The increasing availability of knowledge bases (KBs), generated by academia and industry, attracts the attentions of researchers in several natural language processing (NLP) tasks with the aim of advancing state-of-the-art performance by making use of the vast amount of background knowledge available in on the web. However, most of the information that is found in KBs, like knowledge graphs, ontologies or terminological resources, is represented, in most of the cases, in one language only (e.g. English, German or Italian). Consequently, NLP applications that use these KBs are therefore limited to the language in which the information is stored. To make the information accessible beyond language borders, these KBs have to be translated into different languages. Since a manual enhancement of KBs is a very time-consuming and expensive process, machine translation (MT) can be applied for this purpose. Nevertheless, this translation task with MT is rather challenging, due to the sophisticated information of a certain domain knowledge, documented in knowledge graphs, the specific vocabulary in terminological dictionaries and the particular sentence structure of ontology labels.
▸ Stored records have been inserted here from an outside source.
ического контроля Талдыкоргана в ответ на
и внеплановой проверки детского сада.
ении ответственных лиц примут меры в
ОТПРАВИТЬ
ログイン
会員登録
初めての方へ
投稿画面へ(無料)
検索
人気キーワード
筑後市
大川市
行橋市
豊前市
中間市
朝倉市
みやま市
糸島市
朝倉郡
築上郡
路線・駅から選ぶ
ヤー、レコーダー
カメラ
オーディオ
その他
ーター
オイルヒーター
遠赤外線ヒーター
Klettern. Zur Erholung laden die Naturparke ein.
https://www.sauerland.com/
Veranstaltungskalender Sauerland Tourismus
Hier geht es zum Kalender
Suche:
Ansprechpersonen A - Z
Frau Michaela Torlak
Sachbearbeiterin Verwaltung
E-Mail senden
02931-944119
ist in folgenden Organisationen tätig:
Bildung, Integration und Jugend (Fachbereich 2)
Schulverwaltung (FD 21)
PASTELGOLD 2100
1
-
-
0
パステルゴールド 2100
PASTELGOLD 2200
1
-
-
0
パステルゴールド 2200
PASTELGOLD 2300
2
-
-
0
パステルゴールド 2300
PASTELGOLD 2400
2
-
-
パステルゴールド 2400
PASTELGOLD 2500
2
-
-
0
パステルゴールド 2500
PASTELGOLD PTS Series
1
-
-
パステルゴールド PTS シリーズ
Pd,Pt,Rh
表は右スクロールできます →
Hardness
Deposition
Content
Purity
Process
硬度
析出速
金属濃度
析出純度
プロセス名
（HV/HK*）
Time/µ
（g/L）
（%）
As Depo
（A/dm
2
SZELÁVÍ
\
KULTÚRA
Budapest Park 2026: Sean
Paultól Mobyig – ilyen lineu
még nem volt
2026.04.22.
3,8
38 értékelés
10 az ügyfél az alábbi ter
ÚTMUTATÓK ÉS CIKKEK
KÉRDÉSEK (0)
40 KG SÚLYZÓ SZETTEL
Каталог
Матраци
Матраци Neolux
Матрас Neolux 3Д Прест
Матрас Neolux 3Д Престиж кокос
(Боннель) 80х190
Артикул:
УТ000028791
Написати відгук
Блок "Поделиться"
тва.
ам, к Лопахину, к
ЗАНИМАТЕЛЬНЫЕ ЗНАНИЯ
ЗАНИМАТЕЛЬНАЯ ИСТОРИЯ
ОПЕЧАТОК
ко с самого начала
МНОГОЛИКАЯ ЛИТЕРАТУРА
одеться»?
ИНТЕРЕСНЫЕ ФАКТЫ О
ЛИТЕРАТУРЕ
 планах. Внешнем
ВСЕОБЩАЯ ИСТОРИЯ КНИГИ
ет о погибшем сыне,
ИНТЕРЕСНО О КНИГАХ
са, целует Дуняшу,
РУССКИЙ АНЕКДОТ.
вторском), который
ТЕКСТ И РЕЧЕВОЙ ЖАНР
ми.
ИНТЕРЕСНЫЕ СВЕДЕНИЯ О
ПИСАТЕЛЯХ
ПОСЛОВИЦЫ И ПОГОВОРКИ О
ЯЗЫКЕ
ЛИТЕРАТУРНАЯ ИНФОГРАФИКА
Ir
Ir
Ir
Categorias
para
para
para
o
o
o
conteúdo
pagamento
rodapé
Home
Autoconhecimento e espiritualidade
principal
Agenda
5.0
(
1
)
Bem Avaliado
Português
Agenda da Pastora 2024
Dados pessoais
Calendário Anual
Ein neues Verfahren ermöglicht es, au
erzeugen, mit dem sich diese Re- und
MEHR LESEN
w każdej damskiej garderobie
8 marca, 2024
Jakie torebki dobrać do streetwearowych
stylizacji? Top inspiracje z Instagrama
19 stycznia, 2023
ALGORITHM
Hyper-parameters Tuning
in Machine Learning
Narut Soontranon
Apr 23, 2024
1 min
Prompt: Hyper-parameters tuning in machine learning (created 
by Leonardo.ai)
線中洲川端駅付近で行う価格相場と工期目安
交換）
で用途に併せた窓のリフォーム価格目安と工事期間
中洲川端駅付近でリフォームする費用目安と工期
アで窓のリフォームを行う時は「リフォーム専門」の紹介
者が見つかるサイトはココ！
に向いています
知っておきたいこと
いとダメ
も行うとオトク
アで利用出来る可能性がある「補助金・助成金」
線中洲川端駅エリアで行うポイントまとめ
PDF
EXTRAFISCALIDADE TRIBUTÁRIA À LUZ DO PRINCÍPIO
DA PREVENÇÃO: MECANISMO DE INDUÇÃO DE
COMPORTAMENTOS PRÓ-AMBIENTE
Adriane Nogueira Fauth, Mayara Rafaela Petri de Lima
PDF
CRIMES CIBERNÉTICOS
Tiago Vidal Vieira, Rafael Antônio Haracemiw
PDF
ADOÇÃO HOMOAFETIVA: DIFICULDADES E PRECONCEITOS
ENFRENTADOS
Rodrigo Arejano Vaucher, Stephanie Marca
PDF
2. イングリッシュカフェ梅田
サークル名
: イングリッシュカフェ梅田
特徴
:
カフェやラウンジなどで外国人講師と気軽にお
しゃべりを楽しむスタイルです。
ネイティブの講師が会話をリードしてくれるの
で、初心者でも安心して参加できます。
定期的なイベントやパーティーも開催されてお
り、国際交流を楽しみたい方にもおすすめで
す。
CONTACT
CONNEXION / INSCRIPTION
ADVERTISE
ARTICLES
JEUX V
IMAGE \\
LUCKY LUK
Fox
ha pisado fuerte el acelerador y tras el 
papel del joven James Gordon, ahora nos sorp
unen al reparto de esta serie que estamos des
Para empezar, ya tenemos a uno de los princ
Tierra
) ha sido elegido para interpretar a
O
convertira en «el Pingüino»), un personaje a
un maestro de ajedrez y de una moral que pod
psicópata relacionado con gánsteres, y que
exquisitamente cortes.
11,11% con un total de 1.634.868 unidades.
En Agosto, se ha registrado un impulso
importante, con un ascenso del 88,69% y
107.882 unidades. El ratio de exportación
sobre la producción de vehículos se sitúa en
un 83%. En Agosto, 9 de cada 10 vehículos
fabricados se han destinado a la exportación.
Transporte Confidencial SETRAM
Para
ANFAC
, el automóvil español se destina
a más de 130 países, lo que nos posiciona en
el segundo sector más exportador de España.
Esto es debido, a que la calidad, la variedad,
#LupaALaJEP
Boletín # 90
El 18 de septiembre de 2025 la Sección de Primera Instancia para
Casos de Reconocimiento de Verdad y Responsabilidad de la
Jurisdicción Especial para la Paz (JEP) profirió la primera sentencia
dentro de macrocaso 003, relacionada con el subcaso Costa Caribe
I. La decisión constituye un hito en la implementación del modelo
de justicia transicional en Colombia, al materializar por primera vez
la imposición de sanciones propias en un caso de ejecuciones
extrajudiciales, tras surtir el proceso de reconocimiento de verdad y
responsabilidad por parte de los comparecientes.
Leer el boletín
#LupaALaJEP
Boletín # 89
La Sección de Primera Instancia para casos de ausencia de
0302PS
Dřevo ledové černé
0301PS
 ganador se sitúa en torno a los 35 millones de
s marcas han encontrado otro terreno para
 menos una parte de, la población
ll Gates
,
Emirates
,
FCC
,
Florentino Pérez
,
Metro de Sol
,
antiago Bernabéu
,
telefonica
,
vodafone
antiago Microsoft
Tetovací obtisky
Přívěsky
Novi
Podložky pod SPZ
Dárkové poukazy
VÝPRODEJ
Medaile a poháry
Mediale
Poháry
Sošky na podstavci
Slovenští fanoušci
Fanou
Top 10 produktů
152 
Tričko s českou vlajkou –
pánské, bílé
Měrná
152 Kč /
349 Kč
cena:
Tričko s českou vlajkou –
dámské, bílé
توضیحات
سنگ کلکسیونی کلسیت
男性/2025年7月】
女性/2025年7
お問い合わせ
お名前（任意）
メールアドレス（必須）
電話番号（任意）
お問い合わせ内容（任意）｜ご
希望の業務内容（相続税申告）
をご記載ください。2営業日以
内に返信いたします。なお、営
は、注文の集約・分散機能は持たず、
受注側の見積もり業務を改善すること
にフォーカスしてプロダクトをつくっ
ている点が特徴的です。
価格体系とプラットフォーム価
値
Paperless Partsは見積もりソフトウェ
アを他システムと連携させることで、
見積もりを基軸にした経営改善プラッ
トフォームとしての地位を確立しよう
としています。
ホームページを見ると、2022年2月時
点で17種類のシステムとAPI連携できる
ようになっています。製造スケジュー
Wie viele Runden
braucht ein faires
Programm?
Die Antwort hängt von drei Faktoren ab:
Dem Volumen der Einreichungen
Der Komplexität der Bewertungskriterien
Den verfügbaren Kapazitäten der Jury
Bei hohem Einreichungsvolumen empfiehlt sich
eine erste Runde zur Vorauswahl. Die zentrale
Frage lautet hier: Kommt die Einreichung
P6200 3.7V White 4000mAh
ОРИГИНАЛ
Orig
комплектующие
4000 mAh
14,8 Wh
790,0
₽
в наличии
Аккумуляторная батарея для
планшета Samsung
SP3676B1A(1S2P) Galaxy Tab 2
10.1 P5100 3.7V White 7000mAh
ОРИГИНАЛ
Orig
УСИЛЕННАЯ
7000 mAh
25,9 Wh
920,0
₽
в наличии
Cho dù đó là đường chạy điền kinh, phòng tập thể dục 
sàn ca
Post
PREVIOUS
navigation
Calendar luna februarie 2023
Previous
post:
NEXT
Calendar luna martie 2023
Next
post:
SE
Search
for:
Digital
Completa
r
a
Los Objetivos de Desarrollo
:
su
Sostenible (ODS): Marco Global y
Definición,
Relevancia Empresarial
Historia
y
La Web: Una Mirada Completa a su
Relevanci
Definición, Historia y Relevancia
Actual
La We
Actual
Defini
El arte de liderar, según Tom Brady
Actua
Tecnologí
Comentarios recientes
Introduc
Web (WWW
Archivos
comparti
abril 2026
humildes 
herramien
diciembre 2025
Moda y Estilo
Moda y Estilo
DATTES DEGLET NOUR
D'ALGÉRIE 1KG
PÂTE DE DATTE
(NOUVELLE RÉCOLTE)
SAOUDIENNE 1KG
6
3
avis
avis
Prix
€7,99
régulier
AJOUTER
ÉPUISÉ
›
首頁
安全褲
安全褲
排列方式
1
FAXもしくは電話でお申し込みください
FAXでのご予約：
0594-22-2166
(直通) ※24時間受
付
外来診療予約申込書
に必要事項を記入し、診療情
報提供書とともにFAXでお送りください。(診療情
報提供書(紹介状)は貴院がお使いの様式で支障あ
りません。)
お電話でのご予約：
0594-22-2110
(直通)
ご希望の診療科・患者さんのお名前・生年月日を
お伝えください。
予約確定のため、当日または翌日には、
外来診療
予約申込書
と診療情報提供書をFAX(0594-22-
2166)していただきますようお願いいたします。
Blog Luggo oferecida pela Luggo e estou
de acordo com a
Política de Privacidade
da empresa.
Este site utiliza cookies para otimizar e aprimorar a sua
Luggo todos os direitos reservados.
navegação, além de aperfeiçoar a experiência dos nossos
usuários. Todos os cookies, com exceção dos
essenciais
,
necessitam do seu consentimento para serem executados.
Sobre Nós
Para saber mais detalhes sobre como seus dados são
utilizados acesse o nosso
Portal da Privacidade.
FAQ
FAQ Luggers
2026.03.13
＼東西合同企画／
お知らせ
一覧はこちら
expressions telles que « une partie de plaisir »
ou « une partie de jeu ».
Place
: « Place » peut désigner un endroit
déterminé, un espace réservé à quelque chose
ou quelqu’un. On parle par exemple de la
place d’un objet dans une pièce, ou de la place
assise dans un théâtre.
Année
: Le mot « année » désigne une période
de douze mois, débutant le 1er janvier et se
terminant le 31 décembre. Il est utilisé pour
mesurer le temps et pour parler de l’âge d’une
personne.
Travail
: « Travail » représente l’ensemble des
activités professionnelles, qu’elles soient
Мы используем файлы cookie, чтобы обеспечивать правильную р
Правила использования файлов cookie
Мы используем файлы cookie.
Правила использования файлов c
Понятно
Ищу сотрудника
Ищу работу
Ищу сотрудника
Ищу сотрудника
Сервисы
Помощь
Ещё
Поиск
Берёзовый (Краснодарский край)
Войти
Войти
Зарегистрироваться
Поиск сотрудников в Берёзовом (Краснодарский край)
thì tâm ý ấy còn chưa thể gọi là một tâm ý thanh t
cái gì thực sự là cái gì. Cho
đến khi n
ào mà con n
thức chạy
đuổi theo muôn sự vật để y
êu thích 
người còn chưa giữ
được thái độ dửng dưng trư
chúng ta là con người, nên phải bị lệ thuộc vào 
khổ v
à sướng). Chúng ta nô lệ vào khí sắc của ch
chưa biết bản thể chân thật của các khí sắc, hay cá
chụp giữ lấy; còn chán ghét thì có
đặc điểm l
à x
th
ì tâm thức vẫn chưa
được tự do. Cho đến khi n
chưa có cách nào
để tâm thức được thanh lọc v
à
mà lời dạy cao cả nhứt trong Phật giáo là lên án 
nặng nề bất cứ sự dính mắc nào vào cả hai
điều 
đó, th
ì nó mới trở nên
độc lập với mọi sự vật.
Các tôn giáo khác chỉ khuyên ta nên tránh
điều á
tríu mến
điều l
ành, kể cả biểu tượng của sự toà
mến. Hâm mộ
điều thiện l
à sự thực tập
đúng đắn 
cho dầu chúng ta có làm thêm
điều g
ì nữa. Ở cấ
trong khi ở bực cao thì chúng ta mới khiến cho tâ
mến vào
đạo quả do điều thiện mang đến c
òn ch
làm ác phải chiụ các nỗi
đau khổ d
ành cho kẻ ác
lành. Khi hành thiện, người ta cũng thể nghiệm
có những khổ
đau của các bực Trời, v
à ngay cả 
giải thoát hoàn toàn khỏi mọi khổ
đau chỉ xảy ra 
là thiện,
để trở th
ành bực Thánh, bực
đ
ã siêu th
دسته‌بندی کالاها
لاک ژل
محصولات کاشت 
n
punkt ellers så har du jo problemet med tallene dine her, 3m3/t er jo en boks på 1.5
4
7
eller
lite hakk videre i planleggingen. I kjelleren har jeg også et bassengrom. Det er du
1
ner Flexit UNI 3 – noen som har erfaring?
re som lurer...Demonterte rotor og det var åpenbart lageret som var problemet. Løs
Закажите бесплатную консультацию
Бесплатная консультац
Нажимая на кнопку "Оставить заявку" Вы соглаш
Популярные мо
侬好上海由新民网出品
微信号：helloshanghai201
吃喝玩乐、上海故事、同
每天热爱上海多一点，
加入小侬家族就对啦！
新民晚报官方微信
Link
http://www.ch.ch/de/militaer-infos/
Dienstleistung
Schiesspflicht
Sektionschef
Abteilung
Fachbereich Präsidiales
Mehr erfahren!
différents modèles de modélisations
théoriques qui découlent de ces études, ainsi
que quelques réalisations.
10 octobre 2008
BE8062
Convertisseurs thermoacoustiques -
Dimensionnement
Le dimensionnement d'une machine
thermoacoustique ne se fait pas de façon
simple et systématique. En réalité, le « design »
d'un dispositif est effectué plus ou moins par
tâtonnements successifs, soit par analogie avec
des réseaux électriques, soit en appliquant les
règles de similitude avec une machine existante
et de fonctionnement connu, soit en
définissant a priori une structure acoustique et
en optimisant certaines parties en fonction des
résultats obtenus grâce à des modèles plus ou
In addition to the multilingual enhancement of monolingual KBs, a growing attention has also been paid to the integration of existing multilingual terminological knowledge into MT systems or computer-assisted translation (CAT) tools. An important open issue for this task is how to support translators with relevant information when dealing with specialised texts from different domains (IT, medical, law, etc.). Commercial or open source MT systems trained on generic data are the most common solutions, but they often struggle with the translation of the specific vocabulary found in this task. To reduce the post-editing effort involved in the translation process, a valuable alternative is to enhance the systems with existing multilingual knowledge, e.g. IATE or in-house terminological resources, which are agreed and curated resources that professionals use in their expert-to-expert communication. In this sense, the provision of multilingual KBs, which could be better integrated into the MT systems is a crucial step towards increasing the translation quality, since terminological expressions are among the most common sources of translation errors.
- Mihael Arcan, Insight Centre for Data Analytics, National University of Ireland Galway, Ireland
- Marco Turchi, Fondazione Bruno Kessler (FBK), Italy
- Jinhua Du, Investment AI, AIG, UK
- Dimitar Shterionov, ADAPT Centre, Dublin City University, Ireland
- Daniel Torregrosa, Insight Centre for Data Analytics, National University of Ireland Galway, Ireland
The workshop is co-located with MT-Summit in Dublin.